Sagt Viktor, der Teil des Kern-Organisationsteams ist. Und während Lederer politisch immer mehr unter Druck gerät, endlich aufzuräumen mit diesem "Besetzerklamauk" – so Originalton Robbin Juhnke, kulturpolitischer Sprecher der CDU im Abgeordnetenhaus – und die AfD-Fraktion für morgen einen Eil-Entschließungsantrag zur sofortigen Räumung der Volksbühne vorbereitet hat, geht im Theater am Rosa-Luxemburg-Platz das Happening weiter.
Noch immer strömen Menschen ins Haus, werden spontan Konzerte, Filmvorführungen, Theaterperformances aufgeführt, Staubsauger, Feudeleimer und Schokoriegel vorbeigebracht. Über Berichte, sie hätten die Einrichtung zerstört, sind die Besetzer empört. Die Volksbühne ist ihr Haus, darum kümmere man sich.
"Man kann ja überhaupt nicht über Zerstörung reden. Außerdem gibt es Leute hier, die die ganze Zeit nur dafür da sind, dass, falls irgendjemand was an die Wand klebt, dass sie es dann gleich wieder wegnehmen, weil wenn das länger an der Wand ist, dann wird es immer schwieriger das wegzukriegen."
Sagt ein Künstler, der seinen Namen nicht nennen möchte. Den hohen Symbolwert des Theaters für die Menschen habe Dercon nie verstanden.

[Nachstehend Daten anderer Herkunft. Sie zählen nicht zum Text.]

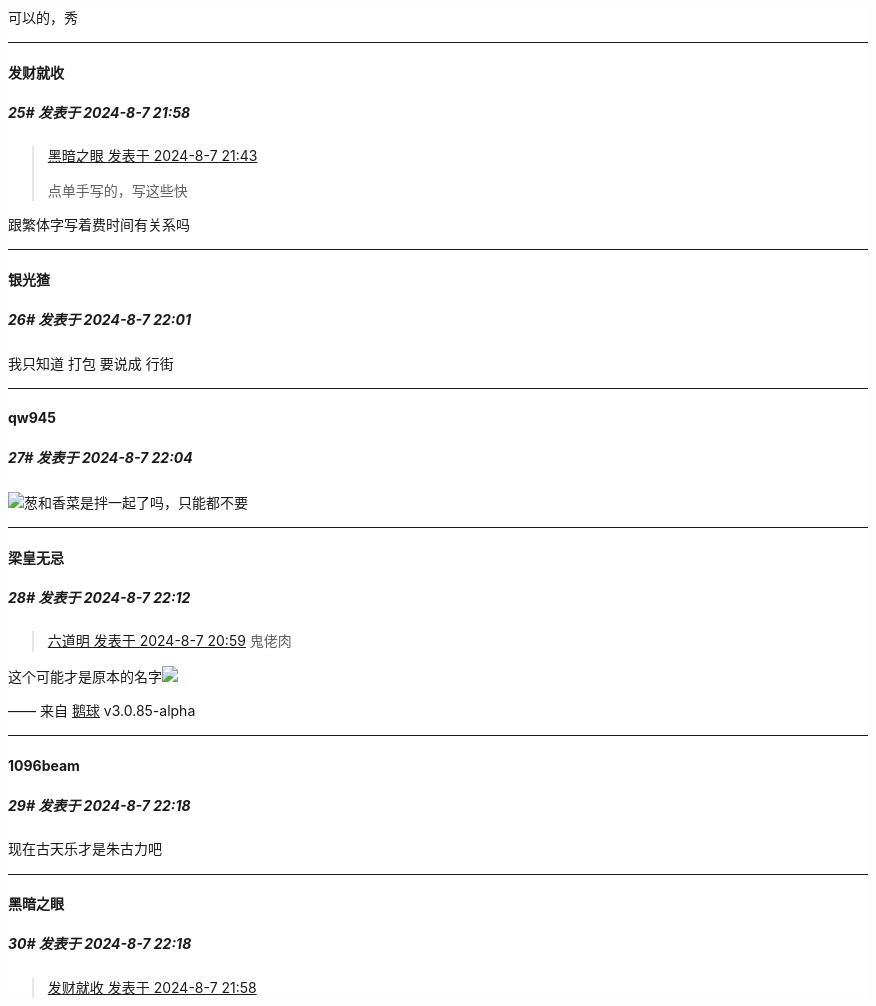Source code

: 可以的，秀

*****

####  发财就收  
##### 25#       发表于 2024-8-7 21:58

<blockquote><a href="httphttps://bbs.saraba1st.com/2b/forum.php?mod=redirect&amp;goto=findpost&amp;pid=65827456&amp;ptid=2194288" target="_blank">黑暗之眼 发表于 2024-8-7 21:43</a>

点单手写的，写这些快</blockquote>
跟繁体字写着费时间有关系吗

*****

####  银光猹  
##### 26#       发表于 2024-8-7 22:01

我只知道 打包 要说成 行街

*****

####  qw945  
##### 27#       发表于 2024-8-7 22:04

<img src="https://static.saraba1st.com/image/smiley/face2017/169.gif" referrerpolicy="no-referrer">葱和香菜是拌一起了吗，只能都不要

*****

####  梁皇无忌  
##### 28#       发表于 2024-8-7 22:12

<blockquote><a href="httphttps://bbs.saraba1st.com/2b/forum.php?mod=redirect&amp;goto=findpost&amp;pid=65827008&amp;ptid=2194288" target="_blank">六道明 发表于 2024-8-7 20:59</a>
鬼佬肉</blockquote>
这个可能才是原本的名字<img src="https://static.saraba1st.com/image/smiley/face2017/001.png" referrerpolicy="no-referrer">

—— 来自 [鹅球](https://www.pgyer.com/xfPejhuq) v3.0.85-alpha

*****

####  1096beam  
##### 29#       发表于 2024-8-7 22:18

现在古天乐才是朱古力吧

*****

####  黑暗之眼  
##### 30#       发表于 2024-8-7 22:18

<blockquote><a href="httphttps://bbs.saraba1st.com/2b/forum.php?mod=redirect&amp;goto=findpost&amp;pid=65827570&amp;ptid=2194288" target="_blank">发财就收 发表于 2024-8-7 21:58</a>
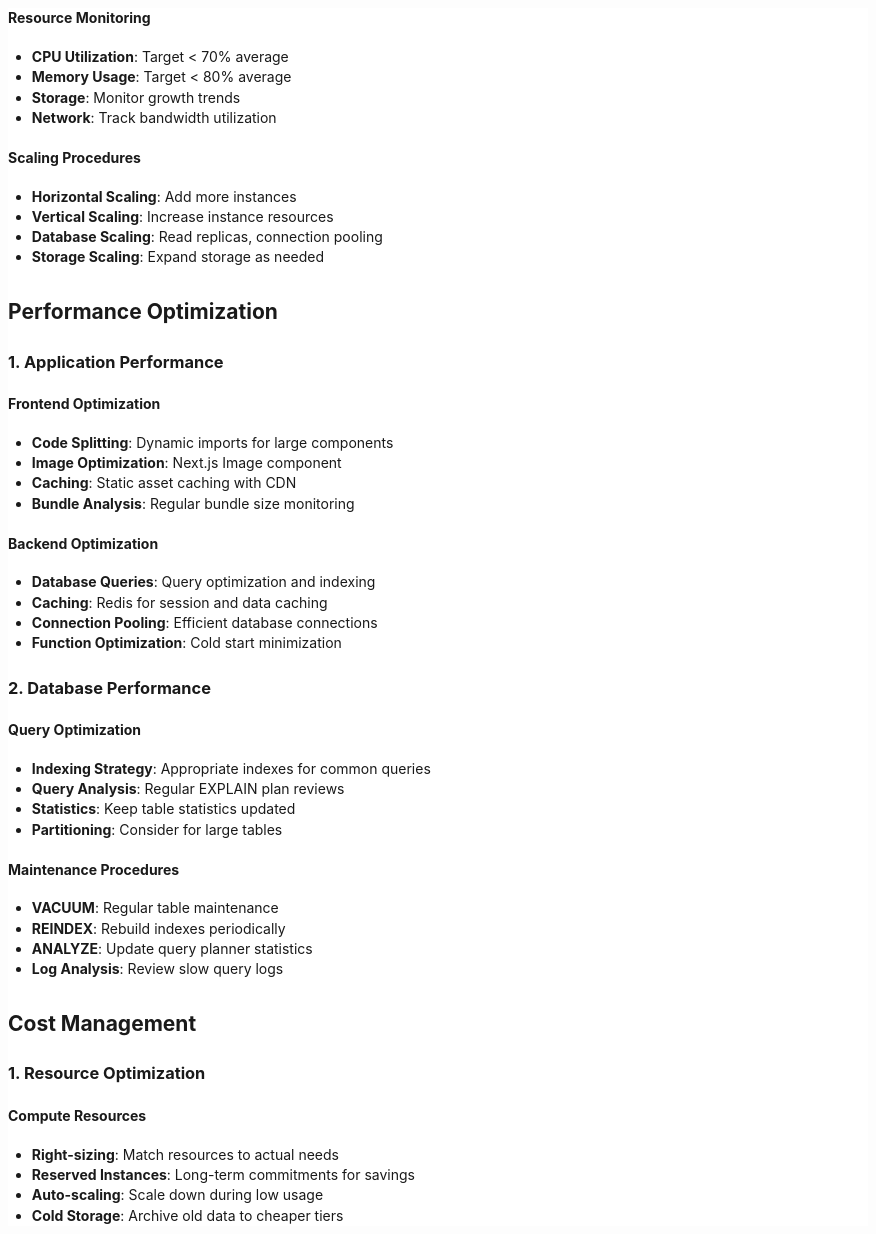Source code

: #### Resource Monitoring
- **CPU Utilization**: Target < 70% average
- **Memory Usage**: Target < 80% average
- **Storage**: Monitor growth trends
- **Network**: Track bandwidth utilization

#### Scaling Procedures
- **Horizontal Scaling**: Add more instances
- **Vertical Scaling**: Increase instance resources
- **Database Scaling**: Read replicas, connection pooling
- **Storage Scaling**: Expand storage as needed

## Performance Optimization

### 1. Application Performance

#### Frontend Optimization
- **Code Splitting**: Dynamic imports for large components
- **Image Optimization**: Next.js Image component
- **Caching**: Static asset caching with CDN
- **Bundle Analysis**: Regular bundle size monitoring

#### Backend Optimization
- **Database Queries**: Query optimization and indexing
- **Caching**: Redis for session and data caching
- **Connection Pooling**: Efficient database connections
- **Function Optimization**: Cold start minimization

### 2. Database Performance

#### Query Optimization
- **Indexing Strategy**: Appropriate indexes for common queries
- **Query Analysis**: Regular EXPLAIN plan reviews
- **Statistics**: Keep table statistics updated
- **Partitioning**: Consider for large tables

#### Maintenance Procedures
- **VACUUM**: Regular table maintenance
- **REINDEX**: Rebuild indexes periodically
- **ANALYZE**: Update query planner statistics
- **Log Analysis**: Review slow query logs

## Cost Management

### 1. Resource Optimization

#### Compute Resources
- **Right-sizing**: Match resources to actual needs
- **Reserved Instances**: Long-term commitments for savings
- **Auto-scaling**: Scale down during low usage
- **Cold Storage**: Archive old data to cheaper tiers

"Solche Orte, die kann man nicht mal an einer Hand aufzählen, dass es die noch gibt, und das ist so was Kostbares!"
Das Haus ist offen
Das Haus ist offen, jeder kann hineinspazieren, auch Dercon, der Hausherr, wird nicht daran gehindert, sein Büro zu benutzen. Auch die Hauptbühne ist frei, dort könnten die Proben für die geplanten Premieren im November weitergehen, so das Angebot der Aktivisten.
Doch Dercon hat die Probenarbeit gecancelt, eine konzentrierte Arbeit sei unter diesen Umständen nicht möglich. Am Tag Sechs der Volksbühnen-Besetzung ist die Situation extrem verfahren. Der linke Kultursenator steckt im Dilemma. Die da gegen Gentrifizierung und eine Kulturpolitik protestieren, die nur nach großen Namen schielt und zulässt, das immer mehr Freiräume für Künstler und Alternativkultur verloren gehen, das ist seine Klientel – vor Kurzem noch hätte er sich an die Spitze der Bewegung gesetzt.
Doch jetzt steht er auf der anderen Seite. Dercon hat seinerseits allen Grund, die Unterstützung des Senats einzufordern, der ihn als Intendanten eingesetzt hat. Doch keiner von beiden kann Interesse haben an Fernsehbildern von Polizisten, die das Theater stürmen. Eine Volksbühne, die mit Einsatzkräften vom Volk befreit wird – undenkbar. Viktor ist jedenfalls gelassen:
"Selbst wenn wir hier weggehen würden oder müssen, könnten wir ja jederzeit wiederkommen. Ist ja ein öffentlicher Ort hier."
"Make Berlin geil again!", steht auf einem Transparent im linken Seiteneingang der Volksbühne. Wird keine Lösung gefunden, könnte sein, dass es am Ende auf allen Seiten Verlierer gibt.